WHY IT MIGHT MAKE THE APOCRYPHA: Quirky black and white dystopian rom-com: sure, we can dig it. But Love and Work‘s particular breed of social commentary is unlike any other I’ve encountered.
COMMENTS: Diane and Fox extol the virtues of The Weekend, without fully grasping just what it is; but in their gut they know The Weekend is good, and that it is good only because of what comes before. Their former boss, still recovering from a stint in Time Out and a close run-in with the Reminders after trying to recreate the workplace, seeks answers from them as they stand on a street corner holding inspirational placards.
It’s better than a hobby. It’s better than a job. It’s The Weekend.
“What’s ‘The Weekend’?”
The answer to all your troubles.
Peter Ohs’ Love and Work is among the breeziest of bleak future visions put to screen. In this world, jobs are outlawed—a mandate enforced, free of charge, by busy-bodies whose only qualification is having memorized every governmental ordinance.
An underground network has grown among those who wish to work, employing coded language to dodge the Reminders who would put them in Time Out (a much-dreaded punishment, though not quite so bad as “The Relaxation Room”). In the foreground are Diane and Fox, two rebels who crave supervision, productivity, and shifts as long as possible.
Will Madden’s gangly Bob Fox attempts to woo Stephanie Hunt’s tight-lipped Diane. Love and Work efficiently pushes romantic comedy tropes to their extreme to bring this pair of ambitious workers together, instilling a level of awareness generally lacking in the hobby-filled, run-down town in which they’re stuck in. A previous boss winces as he shows them the ukulele he’s been doomed to play, and a former co-worker stealthily knits a sweater whilst lurking in a back alley after a crack-down on a job site.

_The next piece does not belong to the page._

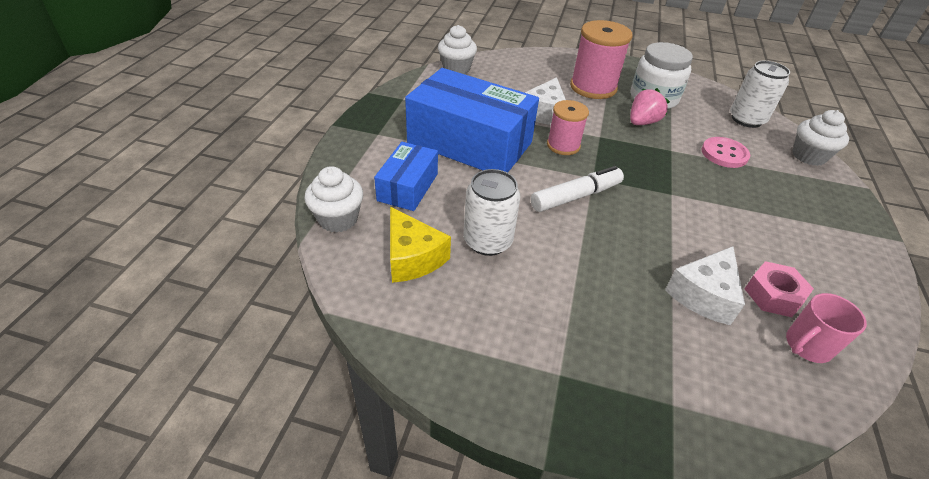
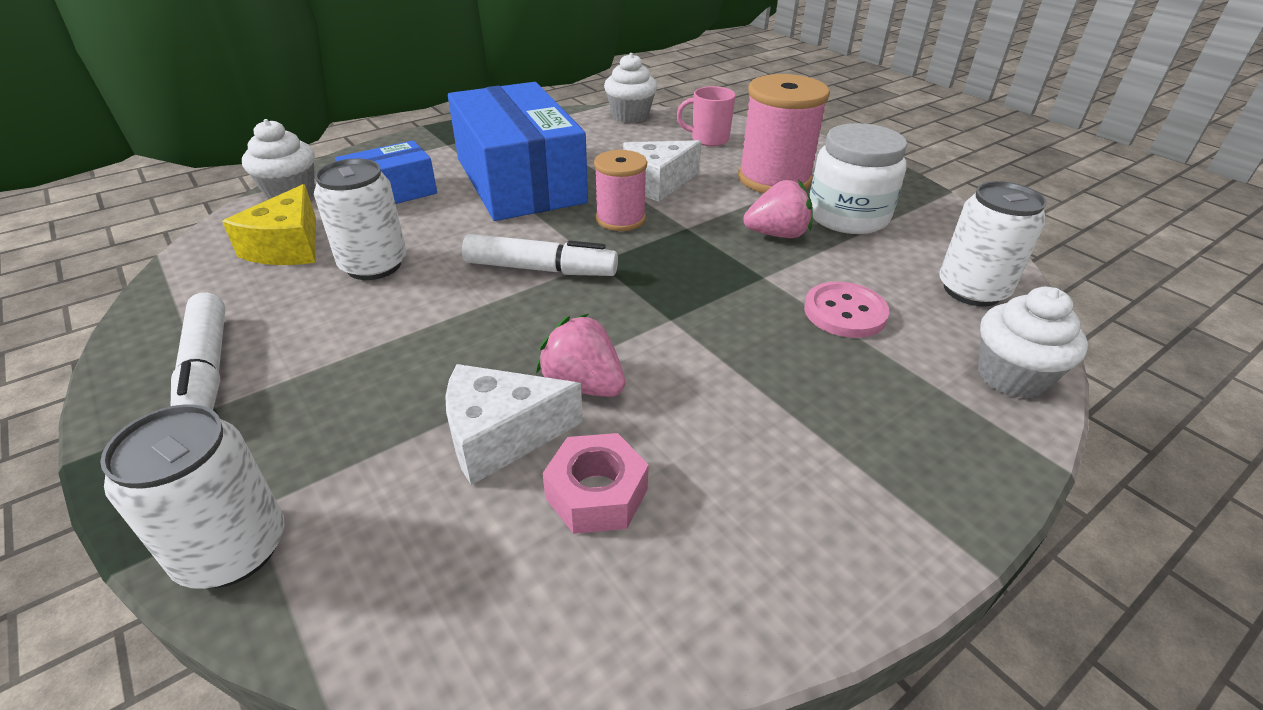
camera: 40 degrees right, 5 degrees down
(519, 360) = (207, 371): none -> white marker
(693, 249) = (583, 385): none -> pink strawberry
(699, 427) = (232, 549): none -> white can
(807, 346) = (528, 577): pink mug -> pink mug (708, 139)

It’s all rather silly, and delightfully so. But it serves a purpose. Loath though I am to phrase it this way, Love and Work is a manifesto, and Ohs and his team have an agenda. The scenario could have been a hyper-capitalist dream: “See? People want to work! They long for it!”; alternately, it could have been some wispy musing on the evils of forced productivity. To my surprise and palpable relief, it turned out to be neither. Love and Work is a fun, oddball little comedy, passing along to the viewer a message of hope: hope for a sensible world, where everyone can truly enjoy The Weekend.